ASSIGNED TASK — Give the records again word for word. Leave every picture out.
━━━━━ MATERIAL FOR THIS EXERCISE
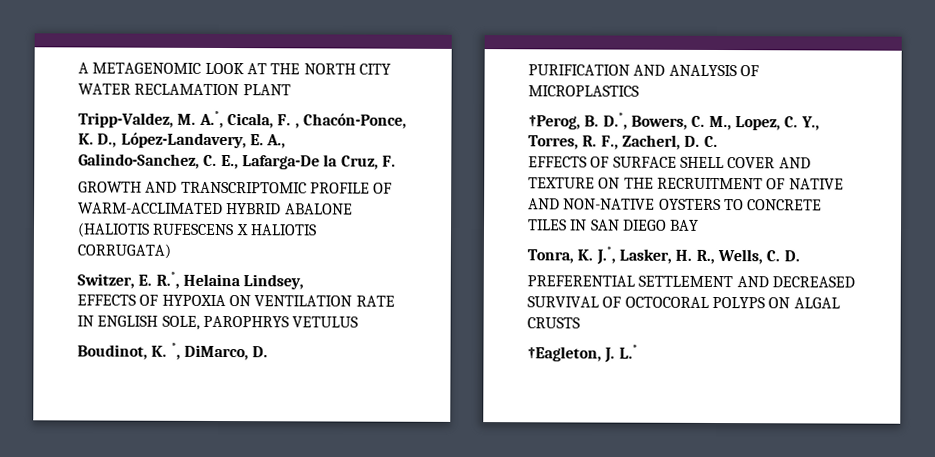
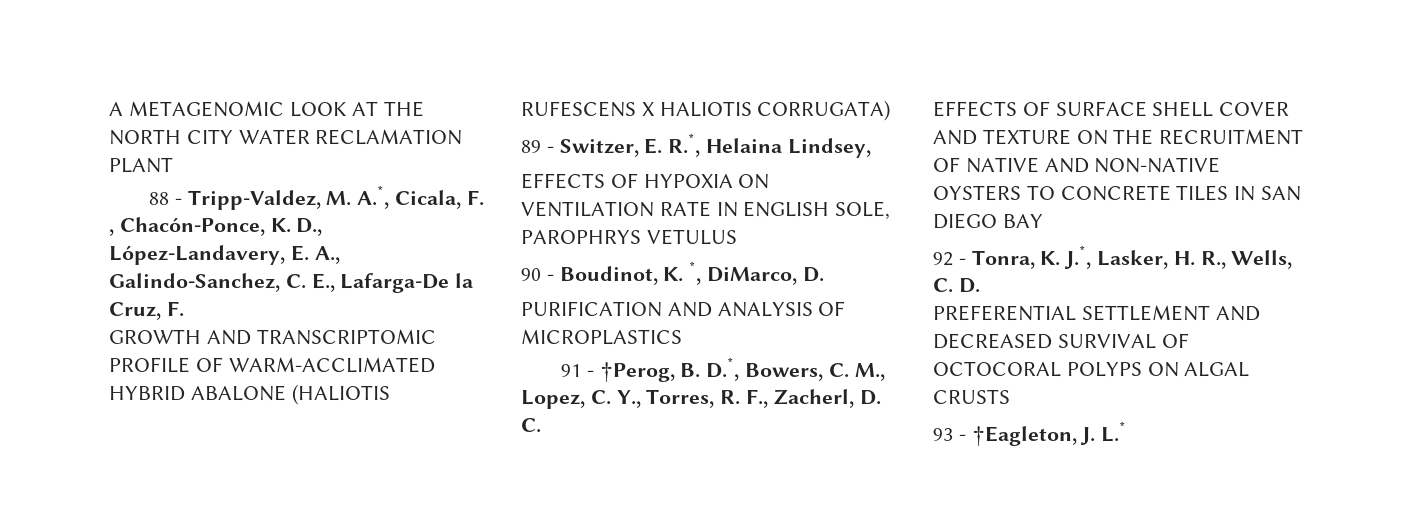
(291, 90) none -> [148,192,182,205] 88 -
(171, 251) none -> [521,140,554,153] 89 -
(359, 322) none -> [521,268,554,281] 90 -
(639, 91) none -> [560,364,594,377] 91 -
(700, 225) none -> [933,252,966,266] 92 -
(580, 323) none -> [933,428,966,441] 93 -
━━━━━━━━━━
SOLUTION BELOW —
(291, 90) none -> [148,192,182,205] 88 -
(171, 251) none -> [521,140,554,153] 89 -
(359, 322) none -> [521,268,554,281] 90 -
(639, 91) none -> [560,364,594,377] 91 -
(700, 225) none -> [933,252,966,266] 92 -
(580, 323) none -> [933,428,966,441] 93 -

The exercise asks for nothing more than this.